--- PROBLEM REQUIREMENTS ---
Give back the lines below verbatim, omitting all pictures.
(INFORMATION SUPPLIED Opens)
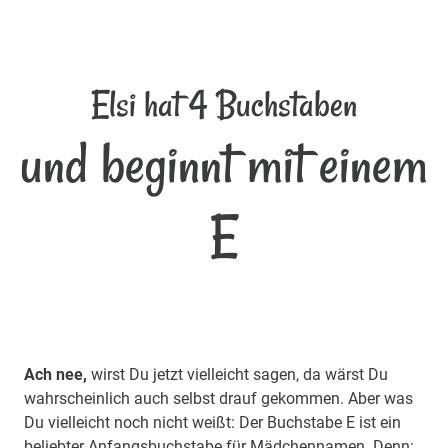
Elsi hat 4 Buchstaben
und beginnt mit einem
E
Ach nee,
wirst Du jetzt vielleicht sagen, da wärst Du
wahrscheinlich auch selbst drauf gekommen. Aber was
Du vielleicht noch nicht weißt: Der Buchstabe E ist ein
beliebter Anfangsbuchstabe für Mädchennamen. Denn:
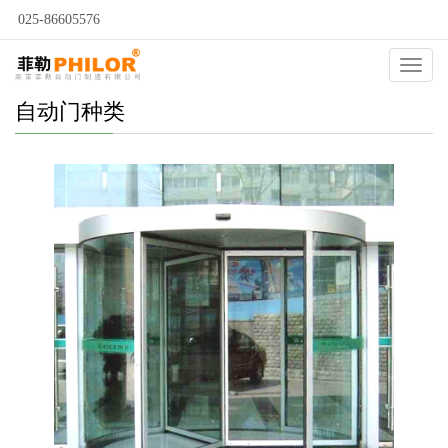
025-86605576
Catego
自动门种类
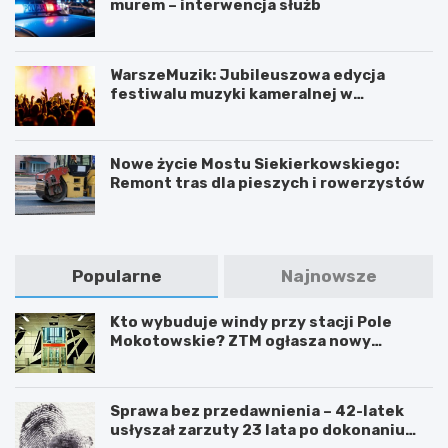
murem – interwencja służb
WarszeMuzik: Jubileuszowa edycja
festiwalu muzyki kameralnej w
Warszawie
Nowe życie Mostu Siekierkowskiego:
Remont tras dla pieszych i rowerzystów
Popularne
Najnowsze
Kto wybuduje windy przy stacji Pole
Mokotowskie? ZTM ogłasza nowy
przetarg
Sprawa bez przedawnienia – 42-latek
usłyszał zarzuty 23 lata po dokonaniu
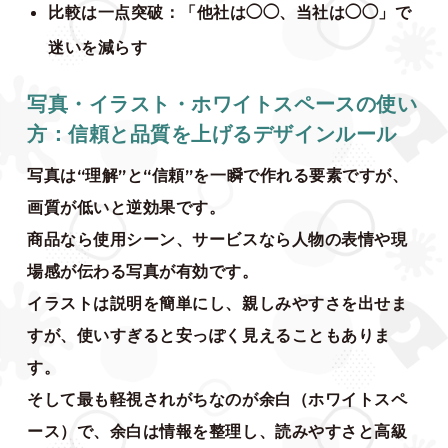
比較は一点突破：「他社は◯◯、当社は◯◯」で
迷いを減らす
写真・イラスト・ホワイトスペースの使い
方：信頼と品質を上げるデザインルール
写真は“理解”と“信頼”を一瞬で作れる要素ですが、
画質が低いと逆効果です。
商品なら使用シーン、サービスなら人物の表情や現
場感が伝わる写真が有効です。
イラストは説明を簡単にし、親しみやすさを出せま
すが、使いすぎると安っぽく見えることもありま
す。
そして最も軽視されがちなのが余白（ホワイトスペ
ース）で、余白は情報を整理し、読みやすさと高級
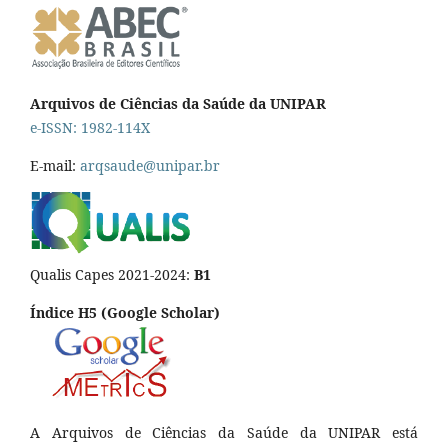
Arquivos de Ciências da Saúde da UNIPAR
e-ISSN: 1982-114X
E-mail:
arqsaude@unipar.br
Qualis Capes 2021-2024:
B1
Índice H5 (Google Scholar)
A Arquivos de Ciências da Saúde da UNIPAR está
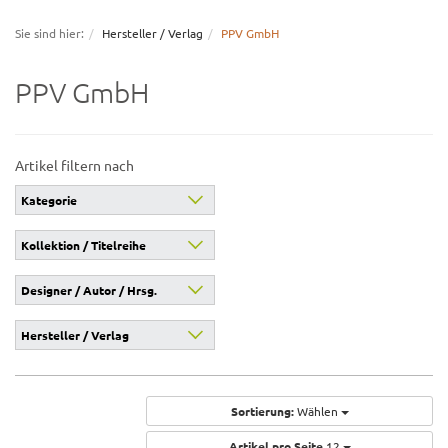
navigation
Sie sind hier:
Hersteller / Verlag
PPV GmbH
PPV GmbH
Artikel filtern nach
Kategorie
Kollektion / Titelreihe
Designer / Autor / Hrsg.
Hersteller / Verlag
Sortierung:
Wählen
Artikel pro Seite
12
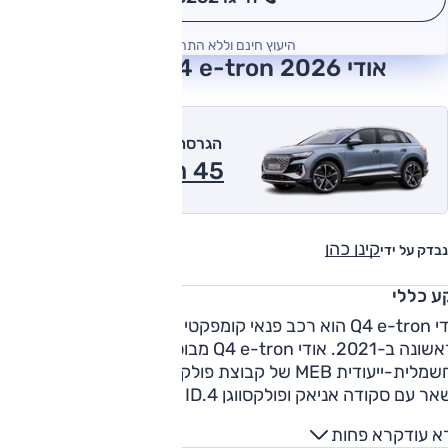
*
היעוץ חינם וללא התחייבות
אודי Q4 e-tron 2026 חוות דעת
הגרסה המומלצת של אוטו
45 חשמלי 2026
קינן כהן
נבדק על ידי
ע כללי
אודי Q4 e-tron הוא רכב פנאי קומפקטי (C-SUV) חשמלי שהוצג
לראשונה ב-2021. אודי Q4 e-tron מבוסס על הרצפה
החשמלית-ייעודית MEB של קבוצת פולקסווגן אותה הוא חולק בין
 עם סקודה אניאק ופולקסווגן ID.4 המשווקים בישראל.
ו דגמים אלה, גם הוא מוצע עם מרכב רגיל ובמרכב עם סיומת
א עוד
קרא פחות
פה, הנקרא 'ספורטבק'.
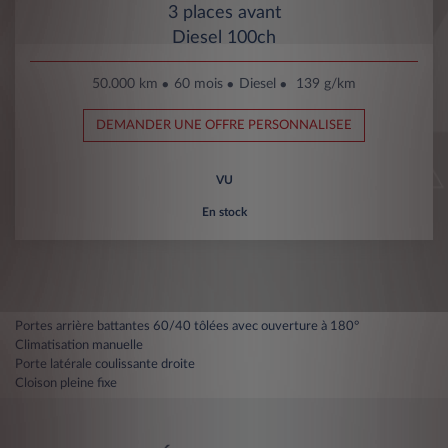
3 places avant
Diesel 100ch
50.000 km
60 mois
Diesel
139 g/km
DEMANDER UNE OFFRE PERSONNALISEE
VU
En stock
Portes arrière battantes 60/40 tôlées avec ouverture à 180°
Climatisation manuelle
Porte latérale coulissante droite
Cloison pleine fixe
(INFORMATION SUPPLIED Closes)
--- EXERCISE OUTPUT ---
Elsi hat 4 Buchstaben
und beginnt mit einem
E
Ach nee,
wirst Du jetzt vielleicht sagen, da wärst Du
wahrscheinlich auch selbst drauf gekommen. Aber was
Du vielleicht noch nicht weißt: Der Buchstabe E ist ein
beliebter Anfangsbuchstabe für Mädchennamen. Denn:
025-86605576
Catego
自动门种类
murem – interwencja służb
WarszeMuzik: Jubileuszowa edycja
festiwalu muzyki kameralnej w
Warszawie
Nowe życie Mostu Siekierkowskiego:
Remont tras dla pieszych i rowerzystów
Popularne
Najnowsze
Kto wybuduje windy przy stacji Pole
Mokotowskie? ZTM ogłasza nowy
przetarg
Sprawa bez przedawnienia – 42-latek
usłyszał zarzuty 23 lata po dokonaniu
比較は一点突破：「他社は◯◯、当社は◯◯」で
迷いを減らす
写真・イラスト・ホワイトスペースの使い
方：信頼と品質を上げるデザインルール
写真は“理解”と“信頼”を一瞬で作れる要素ですが、
画質が低いと逆効果です。
商品なら使用シーン、サービスなら人物の表情や現
場感が伝わる写真が有効です。
イラストは説明を簡単にし、親しみやすさを出せま
すが、使いすぎると安っぽく見えることもありま
す。
そして最も軽視されがちなのが余白（ホワイトスペ
ース）で、余白は情報を整理し、読みやすさと高級
Arquivos de Ciências da Saúde da UNIPAR
e-ISSN: 1982-114X
E-mail:
arqsaude@unipar.br
Qualis Capes 2021-2024:
B1
Índice H5 (Google Scholar)
A Arquivos de Ciências da Saúde da UNIPAR está
navigation
Sie sind hier:
Hersteller / Verlag
PPV GmbH
PPV GmbH
Artikel filtern nach
Kategorie
Kollektion / Titelreihe
Designer / Autor / Hrsg.
Hersteller / Verlag
Sortierung:
Wählen
Artikel pro Seite
12
*
היעוץ חינם וללא התחייבות
אודי Q4 e-tron 2026 חוות דעת
הגרסה המומלצת של אוטו
45 חשמלי 2026
קינן כהן
נבדק על ידי
ע כללי
אודי Q4 e-tron הוא רכב פנאי קומפקטי (C-SUV) חשמלי שהוצג
לראשונה ב-2021. אודי Q4 e-tron מבוסס על הרצפה
החשמלית-ייעודית MEB של קבוצת פולקסווגן אותה הוא חולק בין
 עם סקודה אניאק ופולקסווגן ID.4 המשווקים בישראל.
ו דגמים אלה, גם הוא מוצע עם מרכב רגיל ובמרכב עם סיומת
א עוד
קרא פחות
פה, הנקרא 'ספורטבק'.
3 places avant
Diesel 100ch
50.000 km
60 mois
Diesel
139 g/km
DEMANDER UNE OFFRE PERSONNALISEE
VU
En stock
Portes arrière battantes 60/40 tôlées avec ouverture à 180°
Climatisation manuelle
Porte latérale coulissante droite
Cloison pleine fixe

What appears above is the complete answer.